Reading This Black Mirror: Bandersnatch Review Is Your Choice… Right?
In July of 1984, 19 year old Stefan Butler (Fionn Whitehead, Dunkirk) approaches the computer game company Tuckersoft with a pitch for a new, never before seen type of adventure game called Bandersnatch. Based off of a very lengthy (and controversial) choose-your-own-adventure story book of the same name, Bandersnatch offers players a chance to affect the story and outcome of the game by giving them choices that send them down different paths, just like the book he enjoys so much. But the company wants him to have the code for the game finished in two months so it’ll be ready for the Christmas rush. The herculean task of programming such a complex matrix of choices in such a short time proves too much for Stefan’s psyche, leading him down a rabbit hole of existential crisis, psychotic breaks, and death.

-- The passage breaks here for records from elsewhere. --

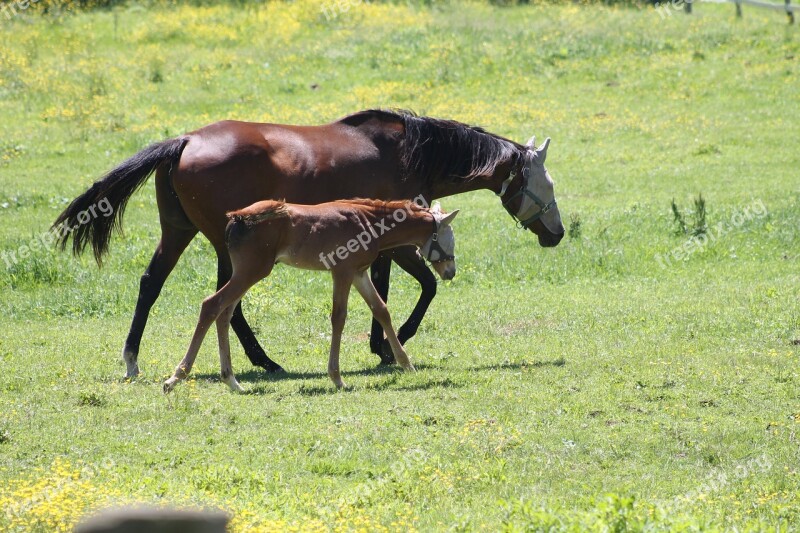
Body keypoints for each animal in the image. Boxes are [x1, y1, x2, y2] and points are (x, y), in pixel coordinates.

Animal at [162, 197, 460, 392]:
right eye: (449, 239)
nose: (451, 272)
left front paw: (406, 364)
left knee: (225, 313)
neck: (366, 221)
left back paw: (232, 380)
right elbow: (339, 317)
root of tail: (238, 216)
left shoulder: (359, 273)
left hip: (245, 273)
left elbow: (381, 310)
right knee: (212, 305)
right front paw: (337, 377)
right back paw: (176, 377)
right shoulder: (342, 271)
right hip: (252, 271)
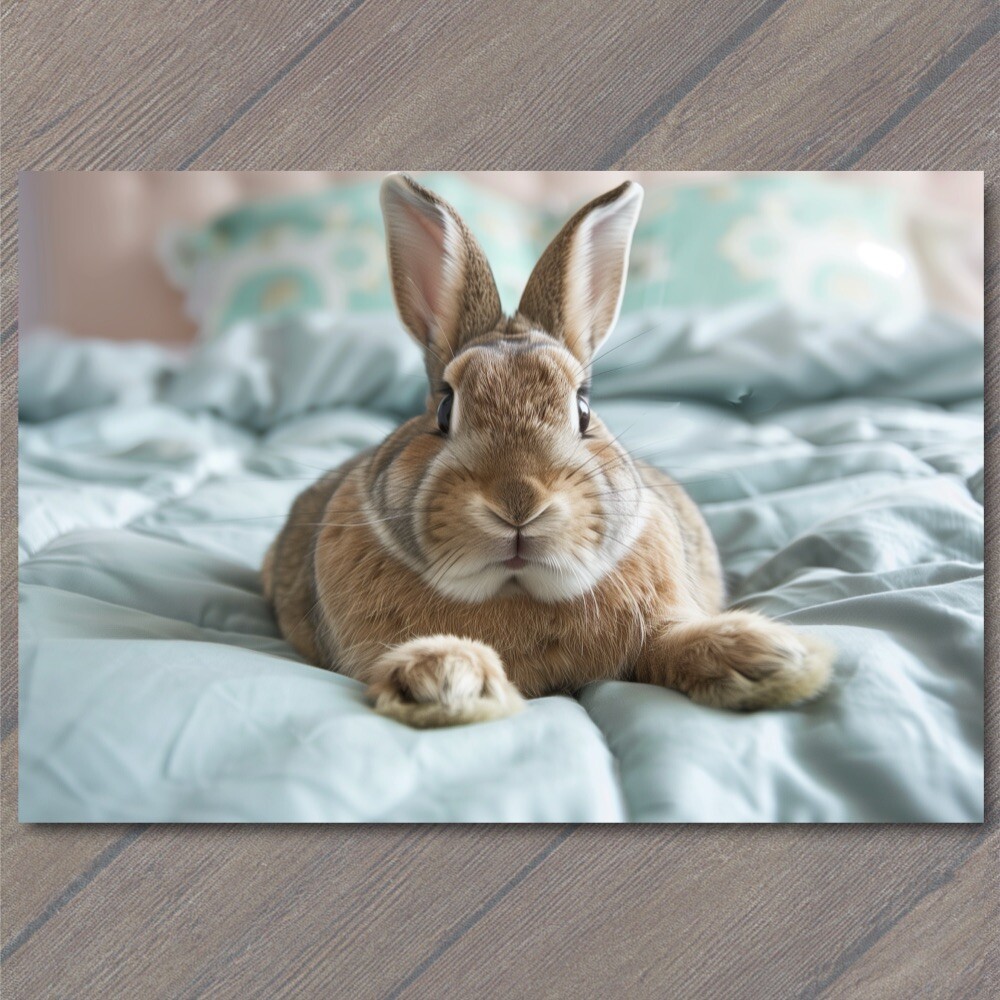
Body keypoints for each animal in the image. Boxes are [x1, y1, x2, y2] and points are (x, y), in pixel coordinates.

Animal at [262, 174, 834, 728]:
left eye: (583, 409)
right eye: (444, 409)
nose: (519, 502)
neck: (514, 589)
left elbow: (671, 641)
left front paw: (771, 658)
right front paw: (446, 679)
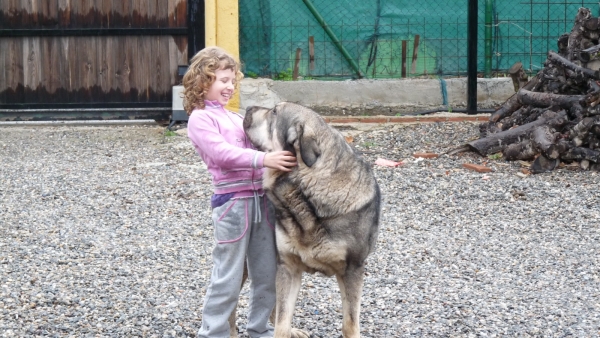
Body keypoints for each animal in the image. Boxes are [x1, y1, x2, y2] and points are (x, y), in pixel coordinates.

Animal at [240, 101, 378, 336]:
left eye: (274, 112)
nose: (247, 108)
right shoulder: (288, 266)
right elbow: (282, 323)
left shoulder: (353, 270)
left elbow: (350, 324)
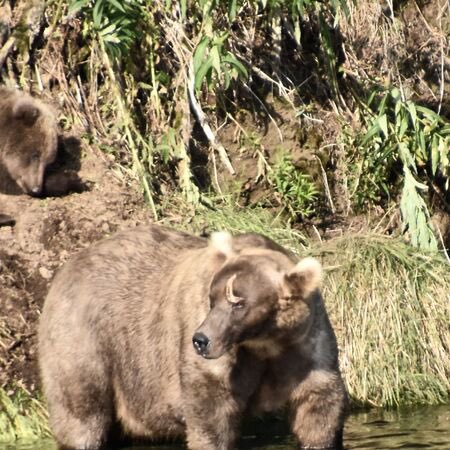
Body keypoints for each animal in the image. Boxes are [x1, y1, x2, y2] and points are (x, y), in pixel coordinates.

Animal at [39, 225, 348, 450]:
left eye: (239, 303)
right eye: (212, 298)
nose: (201, 339)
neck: (264, 343)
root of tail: (68, 266)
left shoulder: (306, 346)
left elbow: (318, 406)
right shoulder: (222, 362)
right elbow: (210, 411)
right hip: (86, 339)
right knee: (82, 409)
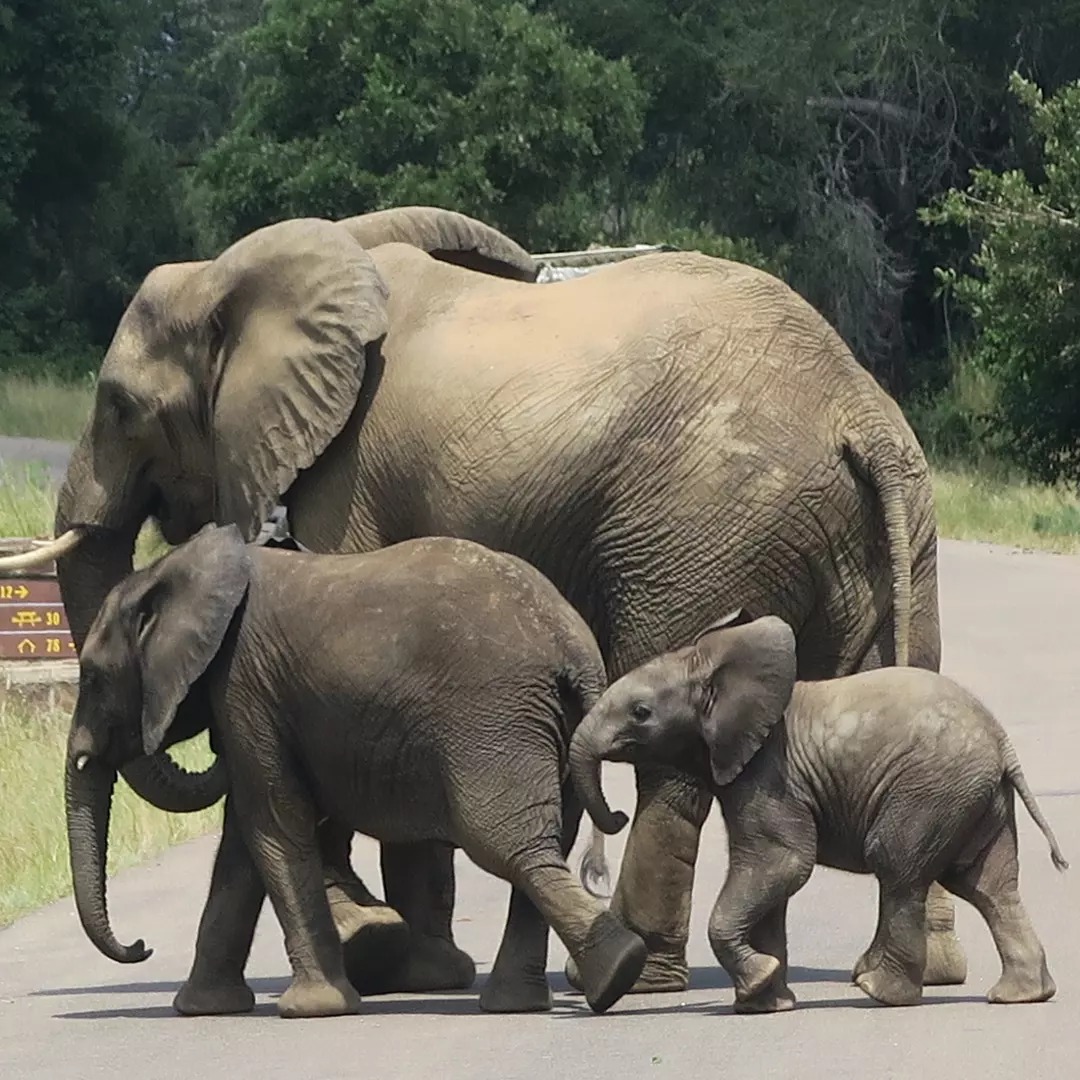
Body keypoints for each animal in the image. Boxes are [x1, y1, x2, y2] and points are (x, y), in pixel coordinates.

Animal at [63, 527, 643, 1015]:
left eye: (91, 677)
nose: (140, 945)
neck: (179, 571)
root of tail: (574, 650)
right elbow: (244, 840)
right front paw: (203, 1009)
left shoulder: (244, 686)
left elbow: (272, 823)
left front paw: (310, 1009)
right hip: (550, 727)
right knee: (544, 844)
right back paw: (552, 993)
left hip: (494, 718)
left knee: (507, 844)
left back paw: (615, 970)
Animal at [570, 613, 1067, 1015]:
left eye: (640, 712)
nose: (616, 815)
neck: (714, 667)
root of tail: (1001, 741)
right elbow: (769, 878)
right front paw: (765, 1002)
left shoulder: (770, 774)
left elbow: (782, 862)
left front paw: (759, 980)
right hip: (974, 794)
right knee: (986, 885)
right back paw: (1021, 995)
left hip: (934, 788)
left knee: (896, 865)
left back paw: (879, 991)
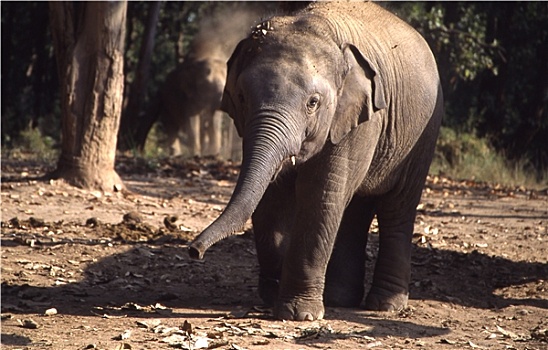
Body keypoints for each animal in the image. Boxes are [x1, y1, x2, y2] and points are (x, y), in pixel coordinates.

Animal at [191, 1, 444, 322]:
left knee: (396, 207)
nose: (194, 251)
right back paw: (340, 298)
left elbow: (319, 195)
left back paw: (385, 306)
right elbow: (271, 198)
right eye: (243, 97)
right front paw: (273, 296)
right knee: (354, 207)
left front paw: (298, 314)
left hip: (422, 136)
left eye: (313, 103)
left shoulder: (358, 119)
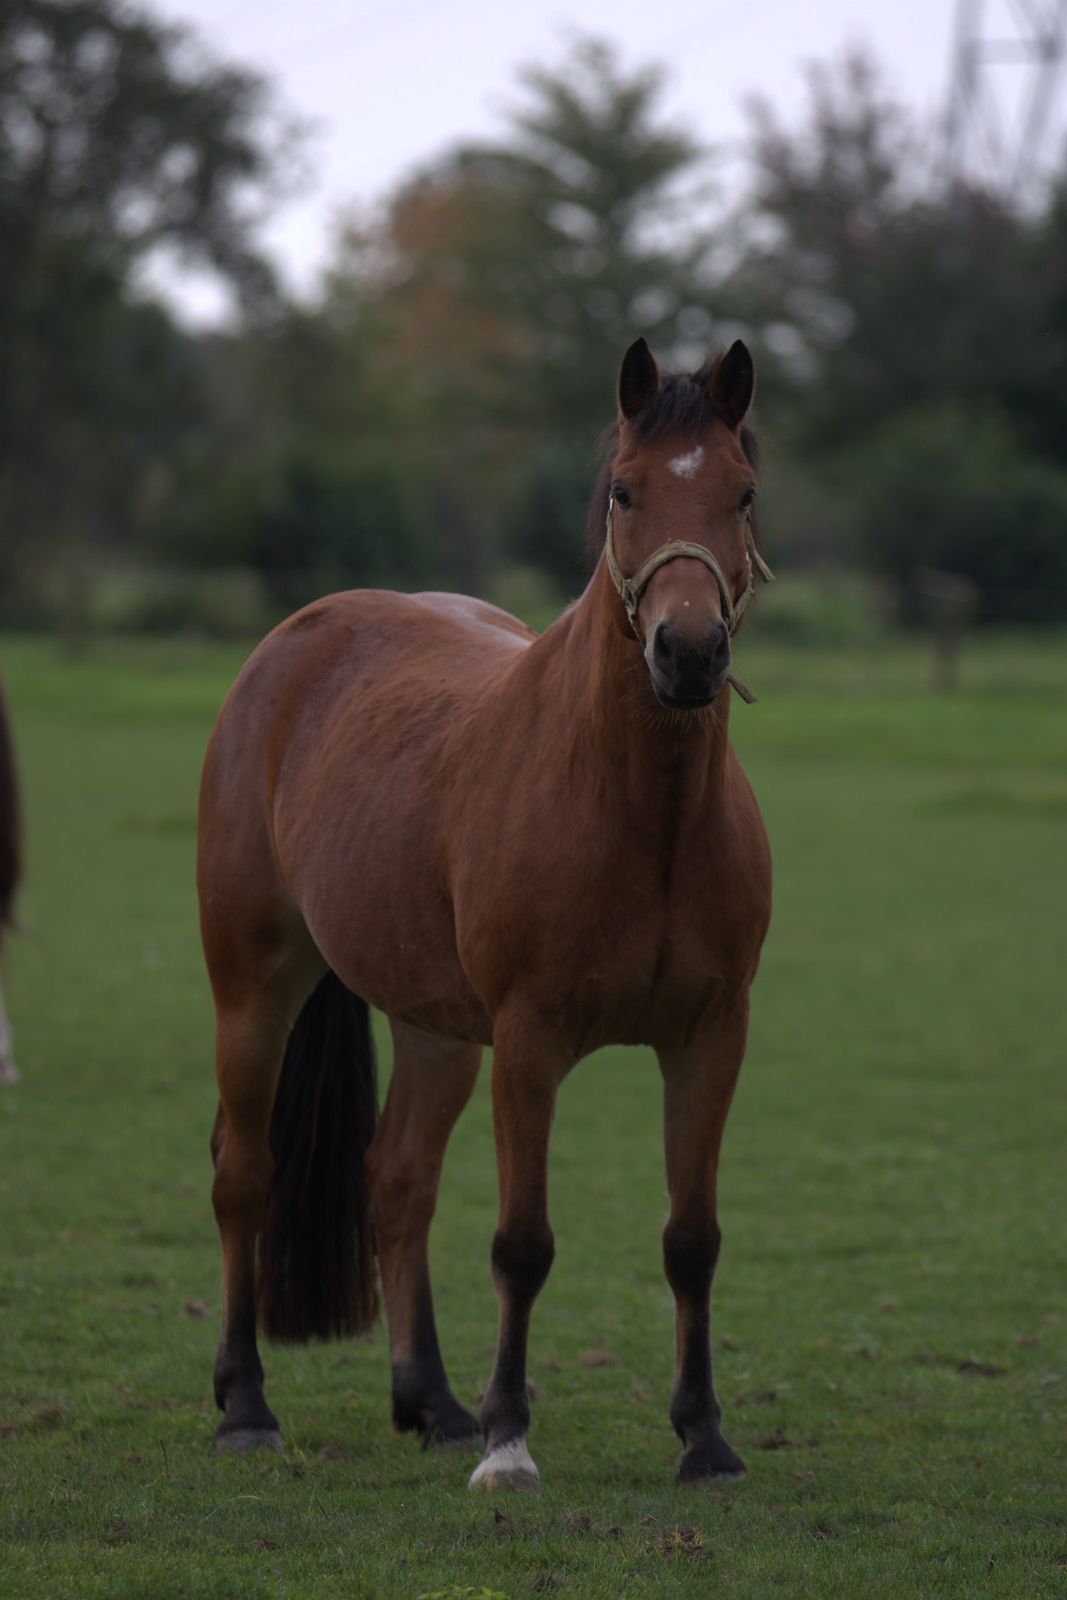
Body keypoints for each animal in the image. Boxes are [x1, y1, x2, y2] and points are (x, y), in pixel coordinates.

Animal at [198, 336, 774, 1489]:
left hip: (433, 1027)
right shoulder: (529, 1039)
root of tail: (293, 641)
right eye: (623, 490)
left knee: (397, 1180)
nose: (688, 653)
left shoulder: (709, 1037)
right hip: (254, 989)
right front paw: (511, 1439)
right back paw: (247, 1406)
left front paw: (704, 1435)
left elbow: (691, 1239)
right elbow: (522, 1242)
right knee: (244, 1173)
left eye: (741, 493)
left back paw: (429, 1401)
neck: (641, 813)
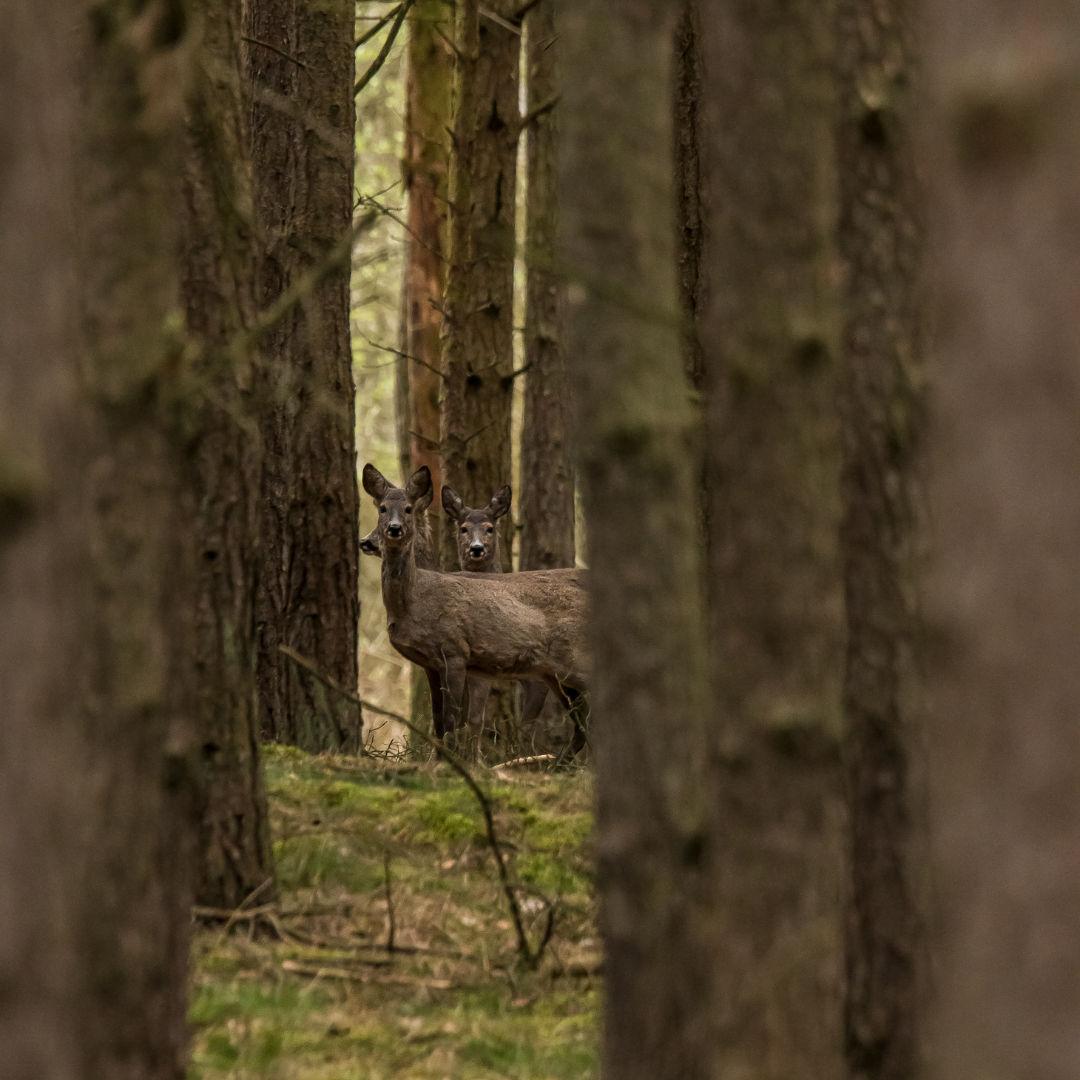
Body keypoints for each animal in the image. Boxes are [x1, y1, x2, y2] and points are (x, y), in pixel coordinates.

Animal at [362, 464, 587, 751]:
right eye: (381, 508)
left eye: (409, 509)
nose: (391, 529)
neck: (414, 598)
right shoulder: (431, 664)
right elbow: (440, 722)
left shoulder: (457, 651)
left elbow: (457, 722)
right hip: (554, 675)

Bandersnatch is the newest, *kind of* an episode, from the horror/sci-fi thriller show Black Mirror that was released on Netflix this last Friday. Bandersnatch is longer than other Black Mirror episodes, technically making it a movie, but what really makes it interesting is that the format Netflix has adopted for it mirrors that of the choose-your-own-adventure stories that are so central to the plot, making it sort of a game as well. Released as a “Netflix Interactive” title, we are allowed to make decisions for Stefan as they become available in his story. This seems inconsequential to him at first (which cereal will he have for breakfast, what music will he listen to on the bus, etc.) but eventually, in the most meta of meta moves, Stefan becomes aware that he is being controlled. At least, he thinks he is. The idea of his awareness is passed off at first as paranoia, blending the format nicely into the narrative, but at one point the insanity can be kicked up a notch as you have the option of telling him he’s being controlled on Netflix!
Stories of this format are not in any way new. Of course there’s the aforementioned choose-your-own-adventure books, and there have been plays such as Clue: The Musical and The Mystery of Edwin Drood that allow the audience to decide on the finale (like choosing the murderer) and then the actors then have to play out that version, but story tellers have also dabbled in electronic narratives like this for a while. Games do this the best, after all, a game is a story you play out. In 1983, Dragon’s Lair became a sensation as it was basically a movie that was played by the gamer; but it was still a linear movie (“on rails” as it’s called). You would fight bad guys and save the princess, but there was only one path to take, one finale to see. Both 1987’s Maniac Mansion and 2007’s BioShock are examples of games that had endings that were affected by your decisions but the play still sent you down the same pathways, you got the same story every time. Contrary wise, open world games like Skyrim from 2011 give you so much freedom they’re practically simulations, not so much stories as in the cinematic sense, and where there are story elements, you still don’t have total control over them.
But do you ever really? Bandersnatch is truly a choose-your-own-adventure movie, your choices will determine life or death, failure or success (what ever those mean to you), and they have an impact on the whole. There are a couple (five I believe) hard endings that result in credits being rolled and many smaller soft endings that will send you back to make a different choice, but the question of free will still lingers on. Not only the protagonist’s free will but our own as well. We have fun playing puppet master to Stefan but in the end there is still only so much that can be affected. At one point Stefan spells this out for us by explaining that as a game programmer, he is “only giving players the illusion of free will, but [he] decides the ending”. There are only so many plot points you can mess with and some major things in the story will always happen no matter what you do to avoid them. You truly have a dramatic affect on the characters’ lives but you can not just go in a completely different direction to watch a totally different story. If I have one complaint about this movie, that would be it. However, I do appreciate the amount of time, detail, and energy that had to go in to making this what it is and for something so innovative, I’m willing to not let that bother me.
It is smartly done too. Character dialogue gives us instruction as to what to expect or ideas as to direction we should probably take. It feels like they’re helping to ease us into the unknown waters of an interactive story such as this. I, for one, am hoping that this is the case. That since this is the first Netflix Interactive movie targeted towards adults, maybe more like it will show up in the future. Ones that could take more drastic deviations from choice to choice so it feels like there’s more, different adventures to have if you go back and start the character’s day all over again and differently. Imagine for a moment one so advanced that if you go to work on time it becomes a buddy cop movie and if you stay home in bed the story turns into a rom-com. Leave home without eating breakfast? Now you’ve been abducted by aliens, hold on for a sci-fi thriller. Of course, making something so insanely extensive is pretty much exactly what Bandersnatch warns against, so maybe we shouldn’t ask for too much from Netflix, just yet.